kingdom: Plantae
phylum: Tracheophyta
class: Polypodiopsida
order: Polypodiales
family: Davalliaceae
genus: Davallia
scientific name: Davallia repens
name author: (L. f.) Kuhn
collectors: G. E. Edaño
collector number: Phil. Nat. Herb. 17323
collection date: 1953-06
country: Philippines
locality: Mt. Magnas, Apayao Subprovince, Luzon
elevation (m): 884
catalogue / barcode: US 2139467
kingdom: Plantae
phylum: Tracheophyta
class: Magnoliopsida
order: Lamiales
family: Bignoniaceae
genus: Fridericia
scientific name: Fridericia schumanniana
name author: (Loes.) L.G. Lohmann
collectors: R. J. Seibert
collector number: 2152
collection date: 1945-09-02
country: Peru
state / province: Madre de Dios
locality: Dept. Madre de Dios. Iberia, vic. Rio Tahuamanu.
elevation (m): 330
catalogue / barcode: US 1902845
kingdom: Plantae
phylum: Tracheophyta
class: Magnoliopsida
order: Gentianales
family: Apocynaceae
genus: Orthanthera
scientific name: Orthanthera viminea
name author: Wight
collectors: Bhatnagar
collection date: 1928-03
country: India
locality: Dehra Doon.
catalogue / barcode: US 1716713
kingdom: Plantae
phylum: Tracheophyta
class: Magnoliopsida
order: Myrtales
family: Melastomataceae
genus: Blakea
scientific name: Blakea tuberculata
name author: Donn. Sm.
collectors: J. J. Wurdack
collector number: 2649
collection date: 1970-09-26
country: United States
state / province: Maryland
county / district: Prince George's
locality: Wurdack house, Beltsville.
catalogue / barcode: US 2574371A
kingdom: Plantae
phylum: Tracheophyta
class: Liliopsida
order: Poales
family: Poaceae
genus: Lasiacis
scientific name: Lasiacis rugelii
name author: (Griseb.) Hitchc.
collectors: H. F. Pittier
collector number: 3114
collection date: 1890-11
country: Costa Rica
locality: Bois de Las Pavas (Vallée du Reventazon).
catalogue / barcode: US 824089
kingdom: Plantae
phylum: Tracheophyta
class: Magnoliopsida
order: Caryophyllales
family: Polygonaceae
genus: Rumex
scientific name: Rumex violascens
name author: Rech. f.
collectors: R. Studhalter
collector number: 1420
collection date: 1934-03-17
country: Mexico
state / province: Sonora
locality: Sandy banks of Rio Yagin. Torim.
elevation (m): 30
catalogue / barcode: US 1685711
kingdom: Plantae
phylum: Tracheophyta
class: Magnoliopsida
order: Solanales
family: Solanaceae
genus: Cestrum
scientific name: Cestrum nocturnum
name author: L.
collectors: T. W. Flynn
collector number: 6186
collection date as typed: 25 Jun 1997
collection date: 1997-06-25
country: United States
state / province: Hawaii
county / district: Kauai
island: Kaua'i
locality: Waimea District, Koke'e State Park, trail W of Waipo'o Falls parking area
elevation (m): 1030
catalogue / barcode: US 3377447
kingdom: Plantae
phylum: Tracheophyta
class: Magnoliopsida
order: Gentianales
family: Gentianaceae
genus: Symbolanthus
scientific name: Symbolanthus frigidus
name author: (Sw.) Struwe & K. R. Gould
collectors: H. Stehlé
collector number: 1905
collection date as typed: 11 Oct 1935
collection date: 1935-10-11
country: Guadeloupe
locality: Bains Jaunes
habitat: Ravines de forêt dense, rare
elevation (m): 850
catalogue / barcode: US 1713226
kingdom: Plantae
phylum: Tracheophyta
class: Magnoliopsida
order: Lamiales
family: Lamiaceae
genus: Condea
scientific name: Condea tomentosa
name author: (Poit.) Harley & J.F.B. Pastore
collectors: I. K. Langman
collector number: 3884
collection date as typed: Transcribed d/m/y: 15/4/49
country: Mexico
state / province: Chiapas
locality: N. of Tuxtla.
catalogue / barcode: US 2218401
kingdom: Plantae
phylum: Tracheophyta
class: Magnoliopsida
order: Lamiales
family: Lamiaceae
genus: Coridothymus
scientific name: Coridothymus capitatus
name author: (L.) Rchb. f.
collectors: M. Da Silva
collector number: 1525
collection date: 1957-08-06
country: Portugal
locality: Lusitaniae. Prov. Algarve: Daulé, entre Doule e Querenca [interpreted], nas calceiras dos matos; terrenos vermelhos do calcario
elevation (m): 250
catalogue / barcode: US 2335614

________

## The problem:
Turn the listing above into a two-column CSV with the headers "field" and "value", one row per line of the listing, putting each entry in one quoted field and replacing any line breaks with spaces.

## Solution to the problem:
field,value
"kingdom:","Plantae"
"phylum:","Tracheophyta"
"class:","Polypodiopsida"
"order:","Polypodiales"
"family:","Davalliaceae"
"genus:","Davallia"
"scientific name:","Davallia repens"
"name author:","(L. f.) Kuhn"
"collectors:","G. E. Edaño"
"collector number:","Phil. Nat. Herb. 17323"
"collection date:","1953-06"
"country:","Philippines"
"locality:","Mt. Magnas, Apayao Subprovince, Luzon"
"elevation (m):","884"
"catalogue / barcode:","US 2139467"
"kingdom:","Plantae"
"phylum:","Tracheophyta"
"class:","Magnoliopsida"
"order:","Lamiales"
"family:","Bignoniaceae"
"genus:","Fridericia"
"scientific name:","Fridericia schumanniana"
"name author:","(Loes.) L.G. Lohmann"
"collectors:","R. J. Seibert"
"collector number:","2152"
"collection date:","1945-09-02"
"country:","Peru"
"state / province:","Madre de Dios"
"locality:","Dept. Madre de Dios. Iberia, vic. Rio Tahuamanu."
"elevation (m):","330"
"catalogue / barcode:","US 1902845"
"kingdom:","Plantae"
"phylum:","Tracheophyta"
"class:","Magnoliopsida"
"order:","Gentianales"
"family:","Apocynaceae"
"genus:","Orthanthera"
"scientific name:","Orthanthera viminea"
"name author:","Wight"
"collectors:","Bhatnagar"
"collection date:","1928-03"
"country:","India"
"locality:","Dehra Doon."
"catalogue / barcode:","US 1716713"
"kingdom:","Plantae"
"phylum:","Tracheophyta"
"class:","Magnoliopsida"
"order:","Myrtales"
"family:","Melastomataceae"
"genus:","Blakea"
"scientific name:","Blakea tuberculata"
"name author:","Donn. Sm."
"collectors:","J. J. Wurdack"
"collector number:","2649"
"collection date:","1970-09-26"
"country:","United States"
"state / province:","Maryland"
"county / district:","Prince George's"
"locality:","Wurdack house, Beltsville."
"catalogue / barcode:","US 2574371A"
"kingdom:","Plantae"
"phylum:","Tracheophyta"
"class:","Liliopsida"
"order:","Poales"
"family:","Poaceae"
"genus:","Lasiacis"
"scientific name:","Lasiacis rugelii"
"name author:","(Griseb.) Hitchc."
"collectors:","H. F. Pittier"
"collector number:","3114"
"collection date:","1890-11"
"country:","Costa Rica"
"locality:","Bois de Las Pavas (Vallée du Reventazon)."
"catalogue / barcode:","US 824089"
"kingdom:","Plantae"
"phylum:","Tracheophyta"
"class:","Magnoliopsida"
"order:","Caryophyllales"
"family:","Polygonaceae"
"genus:","Rumex"
"scientific name:","Rumex violascens"
"name author:","Rech. f."
"collectors:","R. Studhalter"
"collector number:","1420"
"collection date:","1934-03-17"
"country:","Mexico"
"state / province:","Sonora"
"locality:","Sandy banks of Rio Yagin. Torim."
"elevation (m):","30"
"catalogue / barcode:","US 1685711"
"kingdom:","Plantae"
"phylum:","Tracheophyta"
"class:","Magnoliopsida"
"order:","Solanales"
"family:","Solanaceae"
"genus:","Cestrum"
"scientific name:","Cestrum nocturnum"
"name author:","L."
"collectors:","T. W. Flynn"
"collector number:","6186"
"collection date as typed:","25 Jun 1997"
"collection date:","1997-06-25"
"country:","United States"
"state / province:","Hawaii"
"county / district:","Kauai"
"island:","Kaua'i"
"locality:","Waimea District, Koke'e State Park, trail W of Waipo'o Falls parking area"
"elevation (m):","1030"
"catalogue / barcode:","US 3377447"
"kingdom:","Plantae"
"phylum:","Tracheophyta"
"class:","Magnoliopsida"
"order:","Gentianales"
"family:","Gentianaceae"
"genus:","Symbolanthus"
"scientific name:","Symbolanthus frigidus"
"name author:","(Sw.) Struwe & K. R. Gould"
"collectors:","H. Stehlé"
"collector number:","1905"
"collection date as typed:","11 Oct 1935"
"collection date:","1935-10-11"
"country:","Guadeloupe"
"locality:","Bains Jaunes"
"habitat:","Ravines de forêt dense, rare"
"elevation (m):","850"
"catalogue / barcode:","US 1713226"
"kingdom:","Plantae"
"phylum:","Tracheophyta"
"class:","Magnoliopsida"
"order:","Lamiales"
"family:","Lamiaceae"
"genus:","Condea"
"scientific name:","Condea tomentosa"
"name author:","(Poit.) Harley & J.F.B. Pastore"
"collectors:","I. K. Langman"
"collector number:","3884"
"collection date as typed:","Transcribed d/m/y: 15/4/49"
"country:","Mexico"
"state / province:","Chiapas"
"locality:","N. of Tuxtla."
"catalogue / barcode:","US 2218401"
"kingdom:","Plantae"
"phylum:","Tracheophyta"
"class:","Magnoliopsida"
"order:","Lamiales"
"family:","Lamiaceae"
"genus:","Coridothymus"
"scientific name:","Coridothymus capitatus"
"name author:","(L.) Rchb. f."
"collectors:","M. Da Silva"
"collector number:","1525"
"collection date:","1957-08-06"
"country:","Portugal"
"locality:","Lusitaniae. Prov. Algarve: Daulé, entre Doule e Querenca [interpreted], nas calceiras dos matos; terrenos vermelhos do calcario"
"elevation (m):","250"
"catalogue / barcode:","US 2335614"